The world's biggest banks won a major victory on Friday when a judge dismissed a ''substantial portion'' of the claims in private lawsuits accusing them of rigging global benchmark interest rates.
Sixteen banks had faced claims totaling billions of dollars in the case, which had been considered their biggest legal threat aside from investigations being pursued by regulators in the United States and Europe into manipulation of the London Interbank Offered Rate, known as Libor. The list of banks includes Bank of America, Citigroup, Credit Suisse, Deutsche Bank, HSBC and JPMorgan Chase.

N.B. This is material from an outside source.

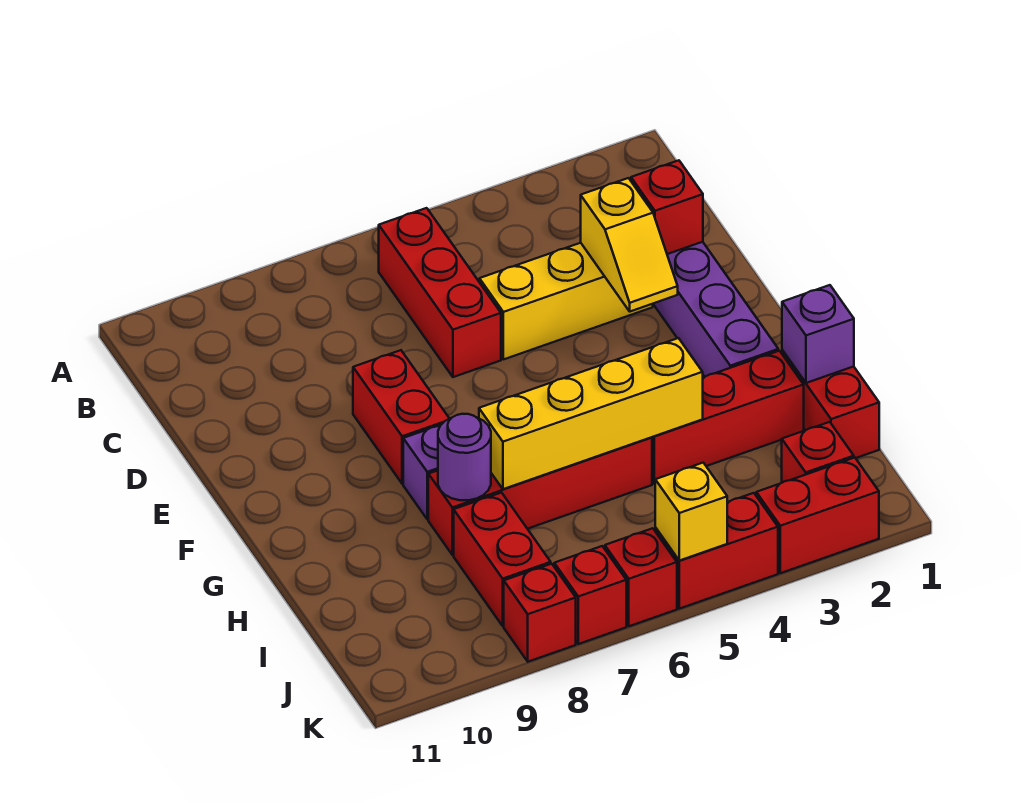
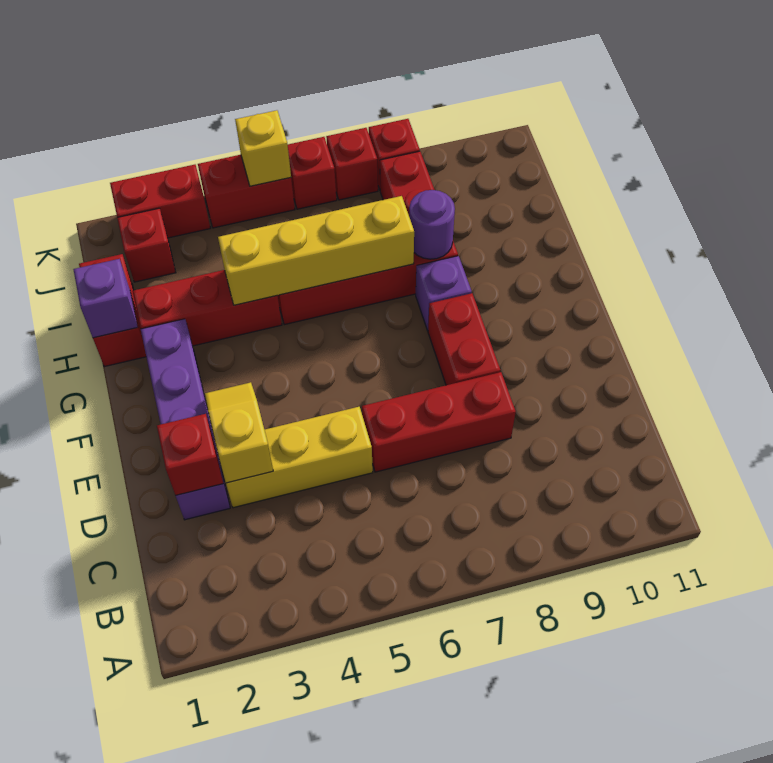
red brick B6:D6 level 1 -> red brick D6:D8 level 1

The banks had been accused by a diverse body of plaintiffs, as varied as bondholders and the City of Baltimore, of conspiring to manipulate Libor, a benchmark at the heart of more than $550 trillion in financial products.
But in the ruling on Friday, Judge Naomi Reice Buchwald of United States District Court in Manhattan, while acknowledging that her decision ''might be unexpected,'' granted the banks' motion to dismiss federal antitrust claims and partly dismissed the plaintiffs' claims of commodities manipulation. She also dismissed racketeering and state-law claims.
Judge Buchwald allowed a portion of the lawsuit to continue: the claims that banks' purported manipulation of Libor had harmed traders who bet on interest rates. Small shifts in rates can mean sizable gains or losses.
The decision may also make it more likely that banks will have an advantage in potential settlement talks.